Since 2014, 11 English city-regions have agreed devolution deals with government. Devolution deals involve establishing and transferring a range of powers, programmes, and budgets to mayoral combined authorities (MCAs). The powers vary across MCAs (with longer established MCAs generally having more powers) and can include adult education, skills, transport, business support, and housing. MCAs also receive a funding settlement.
Both the Ministry for Housing, Communities, and Local Government (MHCLG) and individual MCAs have expressed an interest in evaluating the overall impact of devolution. An impact evaluation would assess whether devolution had an impact on (that is, caused a change in) outcomes for an area that had received devolved powers and funding compared to similar areas that had not. Alternatively, an evaluation could look at the impact of devolution across multiple MCAs.

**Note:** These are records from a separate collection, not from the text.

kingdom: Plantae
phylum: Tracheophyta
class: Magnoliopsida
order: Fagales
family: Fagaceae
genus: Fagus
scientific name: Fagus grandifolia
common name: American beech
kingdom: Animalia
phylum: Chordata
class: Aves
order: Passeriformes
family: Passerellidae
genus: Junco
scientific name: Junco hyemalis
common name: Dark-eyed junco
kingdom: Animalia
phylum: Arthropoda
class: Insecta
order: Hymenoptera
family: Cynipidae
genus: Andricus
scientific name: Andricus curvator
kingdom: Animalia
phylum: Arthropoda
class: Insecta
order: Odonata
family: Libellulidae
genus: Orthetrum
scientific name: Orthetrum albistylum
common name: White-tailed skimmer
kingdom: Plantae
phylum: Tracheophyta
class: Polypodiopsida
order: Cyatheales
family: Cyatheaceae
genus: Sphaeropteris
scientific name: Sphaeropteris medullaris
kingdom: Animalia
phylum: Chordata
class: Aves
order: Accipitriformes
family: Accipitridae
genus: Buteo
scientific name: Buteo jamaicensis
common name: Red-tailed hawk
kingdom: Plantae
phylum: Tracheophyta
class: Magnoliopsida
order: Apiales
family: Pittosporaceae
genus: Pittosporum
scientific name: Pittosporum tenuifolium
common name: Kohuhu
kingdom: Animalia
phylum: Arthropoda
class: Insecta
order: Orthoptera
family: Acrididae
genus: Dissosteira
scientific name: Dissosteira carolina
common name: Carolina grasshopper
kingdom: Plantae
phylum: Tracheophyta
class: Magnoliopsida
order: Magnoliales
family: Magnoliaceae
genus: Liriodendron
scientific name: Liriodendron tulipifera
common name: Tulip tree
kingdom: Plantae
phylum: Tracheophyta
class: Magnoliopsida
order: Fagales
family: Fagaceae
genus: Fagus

This briefing aims to help policymakers think through the feasibility of evaluating the impact of devolution.
Overall assessment and alternatives
Overall, our assessment is that it is likely to be extremely difficult to evaluate devolution as a whole due to how the policy has been designed and implemented over time. Whilst there may be some options available, they are likely to either use less robust methods or not provide convincing answers to key policy questions.
Even though evaluation of devolution as a whole is unlikely to be possible, it should be possible to undertake impact evaluation of some policies, programmes or projects delivered by MCAs as a result of funds or powers received through a devolution deal. This could include:
- Evaluating single interventions within a programme.
- Evaluating multiple interventions with a shared outcome.
- Evaluating multiple interventions that targeted the same geographic area within a devolved area.
There is scope to use a wide range of counterfactual impact evaluation methods to evaluate interventions, especially if evaluation is built in from the design phase.